Last year alone, he ruled against INEC’s power to ban political parties and in that process freeing the bandwidth of political choices available to citizens through political associations. Yet he was also the judge who determined that 37 defecting PDP legislators had to first vacate their seats, a ruling that was pooh-poohed because he was thought to have gone beyond his brief in his ruling.
The case before the judge was whether the opposition APC with a new numerical advantage in parliament had the right to effect changes in the House leadership.
Last October, lawyers to the acting governor of Adamawa state, asked the National Judicial Council to investigate Justice Ademola for refusing to furnish them with copies of his judgement, and in June of 2014, he was thought to have handled a controversial bail judgement for Dr. Sani Shaibu, the Director of Pension Accounts in the Office of the Head of the Civil Service.
Dr. Shaibu who was on trial over missing N5.7 billion pension funds, accused the judge of serial bribe solicitations through proxies as a condition to sign the bail papers. The judge later told the National Mirror newspaper in an interview that he had answered the query.
Whatever way he rules on the Buhari case however, echoes of a family history will also ring again because his family pedigree is not alien to controversy and accusation of partisanship.

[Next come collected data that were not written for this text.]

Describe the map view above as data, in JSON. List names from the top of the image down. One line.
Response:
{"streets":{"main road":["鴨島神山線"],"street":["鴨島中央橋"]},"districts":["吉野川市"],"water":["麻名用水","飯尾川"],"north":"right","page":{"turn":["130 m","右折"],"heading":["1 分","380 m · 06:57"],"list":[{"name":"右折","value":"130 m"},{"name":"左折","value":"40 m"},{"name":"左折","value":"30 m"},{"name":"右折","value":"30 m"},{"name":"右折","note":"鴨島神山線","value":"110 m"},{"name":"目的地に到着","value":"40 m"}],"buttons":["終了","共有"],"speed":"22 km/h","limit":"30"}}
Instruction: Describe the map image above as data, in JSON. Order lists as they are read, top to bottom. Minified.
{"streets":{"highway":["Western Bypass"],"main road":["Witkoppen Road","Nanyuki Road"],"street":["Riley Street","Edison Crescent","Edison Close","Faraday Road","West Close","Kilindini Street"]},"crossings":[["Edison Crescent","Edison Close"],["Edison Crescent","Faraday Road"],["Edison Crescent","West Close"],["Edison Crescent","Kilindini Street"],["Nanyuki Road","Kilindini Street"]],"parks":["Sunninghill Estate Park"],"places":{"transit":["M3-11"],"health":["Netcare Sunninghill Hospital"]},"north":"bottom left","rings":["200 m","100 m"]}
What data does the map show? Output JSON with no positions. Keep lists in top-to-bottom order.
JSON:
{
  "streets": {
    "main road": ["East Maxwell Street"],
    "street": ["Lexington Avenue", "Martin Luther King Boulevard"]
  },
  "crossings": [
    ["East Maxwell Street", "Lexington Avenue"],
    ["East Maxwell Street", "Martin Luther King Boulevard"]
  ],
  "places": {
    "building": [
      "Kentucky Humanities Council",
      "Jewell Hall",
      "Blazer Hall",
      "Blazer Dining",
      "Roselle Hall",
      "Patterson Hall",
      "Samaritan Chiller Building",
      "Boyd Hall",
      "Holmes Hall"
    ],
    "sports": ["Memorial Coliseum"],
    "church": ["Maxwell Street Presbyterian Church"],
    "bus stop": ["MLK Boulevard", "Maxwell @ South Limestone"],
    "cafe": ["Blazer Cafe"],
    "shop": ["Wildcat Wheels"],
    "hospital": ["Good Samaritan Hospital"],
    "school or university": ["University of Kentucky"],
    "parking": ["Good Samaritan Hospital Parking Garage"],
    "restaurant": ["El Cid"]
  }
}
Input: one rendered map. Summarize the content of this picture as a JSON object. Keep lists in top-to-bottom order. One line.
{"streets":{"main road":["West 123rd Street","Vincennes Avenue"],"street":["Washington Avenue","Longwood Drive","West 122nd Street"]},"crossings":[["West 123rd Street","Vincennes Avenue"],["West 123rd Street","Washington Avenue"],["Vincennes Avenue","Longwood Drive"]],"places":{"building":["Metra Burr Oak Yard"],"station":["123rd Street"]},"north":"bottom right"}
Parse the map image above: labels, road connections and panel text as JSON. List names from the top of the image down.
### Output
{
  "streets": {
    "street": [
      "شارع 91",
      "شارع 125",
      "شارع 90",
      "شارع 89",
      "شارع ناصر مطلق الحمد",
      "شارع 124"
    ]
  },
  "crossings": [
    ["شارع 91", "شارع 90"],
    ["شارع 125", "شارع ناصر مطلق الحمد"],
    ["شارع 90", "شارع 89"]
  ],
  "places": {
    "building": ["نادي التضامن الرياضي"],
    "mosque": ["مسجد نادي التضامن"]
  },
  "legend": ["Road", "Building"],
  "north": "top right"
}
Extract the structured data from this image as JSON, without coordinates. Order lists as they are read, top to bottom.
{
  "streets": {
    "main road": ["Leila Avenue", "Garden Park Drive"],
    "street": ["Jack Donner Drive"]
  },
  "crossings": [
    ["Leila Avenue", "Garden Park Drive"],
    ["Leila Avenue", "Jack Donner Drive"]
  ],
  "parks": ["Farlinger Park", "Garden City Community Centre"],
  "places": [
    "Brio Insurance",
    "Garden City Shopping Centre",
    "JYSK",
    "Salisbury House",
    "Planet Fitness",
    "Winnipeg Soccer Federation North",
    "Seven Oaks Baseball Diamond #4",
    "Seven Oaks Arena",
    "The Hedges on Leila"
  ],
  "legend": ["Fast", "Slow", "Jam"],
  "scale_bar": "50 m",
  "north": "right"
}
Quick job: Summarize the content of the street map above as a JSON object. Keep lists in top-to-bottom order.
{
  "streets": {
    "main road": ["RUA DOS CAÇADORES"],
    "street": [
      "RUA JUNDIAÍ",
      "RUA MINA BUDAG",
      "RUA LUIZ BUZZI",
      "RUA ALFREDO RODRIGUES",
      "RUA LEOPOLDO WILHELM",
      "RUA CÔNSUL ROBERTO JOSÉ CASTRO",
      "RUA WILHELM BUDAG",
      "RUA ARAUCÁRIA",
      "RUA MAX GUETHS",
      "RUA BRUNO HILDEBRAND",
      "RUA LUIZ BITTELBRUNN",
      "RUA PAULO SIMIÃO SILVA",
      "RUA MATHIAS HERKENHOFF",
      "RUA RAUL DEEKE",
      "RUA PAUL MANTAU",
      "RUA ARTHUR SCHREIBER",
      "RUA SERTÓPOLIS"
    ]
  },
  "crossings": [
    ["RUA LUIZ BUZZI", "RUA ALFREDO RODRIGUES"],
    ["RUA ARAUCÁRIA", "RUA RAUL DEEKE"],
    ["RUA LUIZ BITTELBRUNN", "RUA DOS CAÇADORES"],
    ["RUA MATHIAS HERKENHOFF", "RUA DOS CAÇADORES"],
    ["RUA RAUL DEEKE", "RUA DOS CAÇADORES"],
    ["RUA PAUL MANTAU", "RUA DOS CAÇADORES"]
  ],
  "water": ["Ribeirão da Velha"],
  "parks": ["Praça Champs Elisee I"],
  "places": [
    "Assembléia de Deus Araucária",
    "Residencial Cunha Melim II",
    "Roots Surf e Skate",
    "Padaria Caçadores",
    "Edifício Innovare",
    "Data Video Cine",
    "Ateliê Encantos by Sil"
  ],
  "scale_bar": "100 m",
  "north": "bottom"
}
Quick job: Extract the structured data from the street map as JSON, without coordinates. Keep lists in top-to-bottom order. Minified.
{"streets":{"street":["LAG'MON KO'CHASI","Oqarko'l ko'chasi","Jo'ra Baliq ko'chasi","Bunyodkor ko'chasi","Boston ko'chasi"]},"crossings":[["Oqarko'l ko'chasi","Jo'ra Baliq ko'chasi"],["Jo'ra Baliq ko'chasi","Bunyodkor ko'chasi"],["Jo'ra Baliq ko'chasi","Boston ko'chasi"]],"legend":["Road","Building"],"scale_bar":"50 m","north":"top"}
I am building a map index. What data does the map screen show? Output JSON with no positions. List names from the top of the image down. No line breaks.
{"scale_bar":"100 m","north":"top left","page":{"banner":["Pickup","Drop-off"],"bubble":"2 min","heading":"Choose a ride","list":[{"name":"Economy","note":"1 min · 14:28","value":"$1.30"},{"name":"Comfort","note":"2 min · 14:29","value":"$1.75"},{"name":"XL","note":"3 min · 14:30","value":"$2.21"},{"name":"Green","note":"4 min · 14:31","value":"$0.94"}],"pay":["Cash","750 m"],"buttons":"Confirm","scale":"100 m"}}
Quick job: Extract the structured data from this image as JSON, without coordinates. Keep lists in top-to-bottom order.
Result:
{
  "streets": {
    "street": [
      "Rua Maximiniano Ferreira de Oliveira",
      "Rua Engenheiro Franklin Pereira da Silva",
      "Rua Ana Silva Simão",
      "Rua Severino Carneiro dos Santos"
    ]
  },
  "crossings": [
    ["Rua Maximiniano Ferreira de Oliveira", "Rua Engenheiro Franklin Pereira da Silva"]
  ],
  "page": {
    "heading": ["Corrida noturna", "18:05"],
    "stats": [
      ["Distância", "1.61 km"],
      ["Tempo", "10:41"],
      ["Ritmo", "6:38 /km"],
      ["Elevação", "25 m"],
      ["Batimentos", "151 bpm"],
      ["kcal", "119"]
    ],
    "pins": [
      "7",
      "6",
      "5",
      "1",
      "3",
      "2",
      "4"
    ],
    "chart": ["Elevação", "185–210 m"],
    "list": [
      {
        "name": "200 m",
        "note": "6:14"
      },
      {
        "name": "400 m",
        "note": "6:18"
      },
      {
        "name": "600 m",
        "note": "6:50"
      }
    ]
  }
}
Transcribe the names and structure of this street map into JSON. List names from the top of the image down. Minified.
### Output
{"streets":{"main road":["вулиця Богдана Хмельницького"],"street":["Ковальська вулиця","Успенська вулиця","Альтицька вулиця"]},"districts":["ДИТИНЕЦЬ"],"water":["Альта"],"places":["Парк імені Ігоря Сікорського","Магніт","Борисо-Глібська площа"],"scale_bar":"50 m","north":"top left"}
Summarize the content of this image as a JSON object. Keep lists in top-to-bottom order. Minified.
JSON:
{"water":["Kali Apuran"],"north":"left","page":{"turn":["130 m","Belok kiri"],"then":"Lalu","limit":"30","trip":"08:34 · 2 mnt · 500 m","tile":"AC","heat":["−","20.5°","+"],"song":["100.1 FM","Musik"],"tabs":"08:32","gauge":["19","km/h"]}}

In his book, My March Through Prison, Chief Obafemi Awolowo, erstwhile Premier of Western Nigeria, recounted the role played by CJN (Chief Justice of Nigeria) Ademola in fighting him politically, even as a Judicial Officer, and in the manipulation of the Judiciary, including the reshuffling the Lagos Judiciary, in order to ensure that a Judge that was sympathetic to the NPC and NCNC Coalition was appointed to preside over his treasonable felony trial, all to ensure that he was jailed at all costs.